Die SG hatte gegen Rangsdorf etwas gutzumachen, wurde das Hinspiel doch unnötig verloren. Von Anfang an drückten die Gastgeber auf das Tempo. Schnell erarbeitete man sich eine Drei-Tore-Führung (3:0/6.). Dieser Vorsprung hatte weiter Bestand, konnte beim 11:6 (21.) sogar erstmals auf fünf Tore ausgebaut werden. Dementsprechend zufrieden zeigte sich auch Trainer Kevin Melzer. „Die Anfangsphase war richtig gut. René Nicpon hat einige Bälle gehalten und wir haben das zu einfachen Toren genutzt.“

Weniger zufrieden war der SG-Trainer dann mit den kommenden sechs Minuten, in denen den Gastgebern kein weitere Treffer gelang. Die Gäste konnten bis 9:11 aufschließen (27.). „Da haben wir wohl gedacht, dass es schon entschieden wäre, spielten etwas zu lässig“, so Melzer. Sein Team berappelte sich aber schnell. Enrico Puhl warf zwei schnelle Tore und brachte sein Team wieder mit 13:9-Toren in Front. „Das hat Enno gut gemacht. Er ist zweimal sehr intelligent eingelaufen“, lobte der SG-Trainer. Bis zur Pause setzte sich die Mannschaft dann schon vorentscheidend auf 17:10 ab.

Nach dem Seitenwechsel entwickelte sich das Spiel zunächst zu einem offenen Schlagabtausch. im munteren Wechsel erzielten beide Teams ihre Tore. Bis zum 28:21 änderte sich daran wenig. Dann erhielt Erik Dohrn, der bis dahin ein ordentliches Spiel am Kreis gemacht hatte, nach seiner dritten Zwei-Minuten-Strafe die rote Karte (47.). Das Spiel hätte ohne den Abwehrchef der SG sicher noch einmal spannend werden können.

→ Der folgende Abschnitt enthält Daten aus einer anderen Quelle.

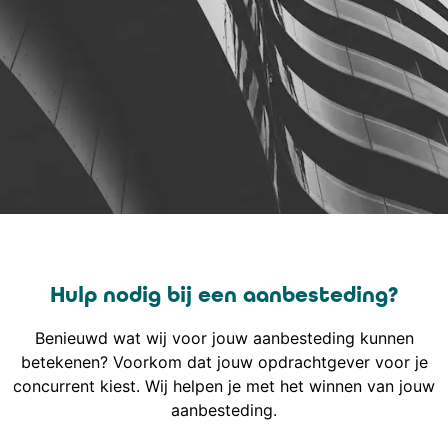
Hulp nodig bij een aanbesteding?
Benieuwd wat wij voor jouw aanbesteding kunnen
betekenen? Voorkom dat jouw opdrachtgever voor je
concurrent kiest. Wij helpen je met het winnen van jouw
aanbesteding.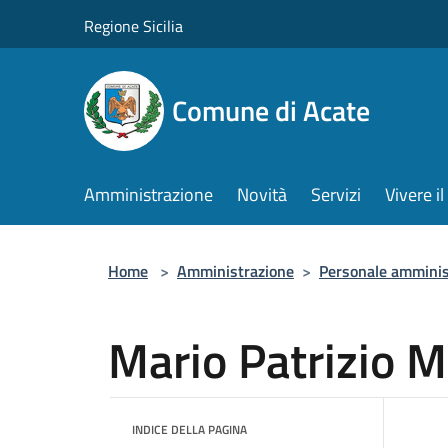
Salta al contenuto principale
Regione Sicilia
Comune di Acate
Amministrazione
Novità
Servizi
Vivere 
Home
>
Amministrazione
>
Personale amminis
Mario Patrizio M
INDICE DELLA PAGINA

Doch die Gastgeber reagierten stark auf diese Situation. Binnen weniger Minuten zog das Team 32:22 davon (50.). In dieser Phase hatten auch Leon Herrmann und Daniel Zarbock, die in der ersten Hälfte noch mit ihrem Wurfglück gehadert hatten, einen enormen Anteil an der deutlichen Führung. „Die beiden haben schwer herein gefunden, letztlich aber ein gutes Spiel gemacht“, erklärt Kevin Melzer, dessen Team den Sieg nun sicher nach Hause brachte.

Die Gäste hatten sich knapp zehn Minuten vor dem Ende merklich aufgegeben und ließen die Köpfe hängen. Dementsprechend konnte die SG mit 38:26 einen sicheren Erfolg für sich verbuchen. „Ich hätte gerne die 40-Tore-Marke geknackt. Das passiert uns ja nicht allzu oft. Aber auch so war das richtig gut von meinem Team. Wir haben den Gegner von Beginn an ernst genommen und eigentlich nie einen Zweifel am Sieger aufkommen lassen“, lobte Melzer, der noch eine Kampfansage an den Spitzenreiter hinterher schob. „Wenn wir immer mit diesem Kader antreten können, können wir Brandenburg im Kampf um die Meisterschaft sicherlich noch ein wenige ärgern.“ Bis es soweit ist muss die SG aber noch gegen die Top-Teams aus Schenkenhorst und Babelsberg antreten.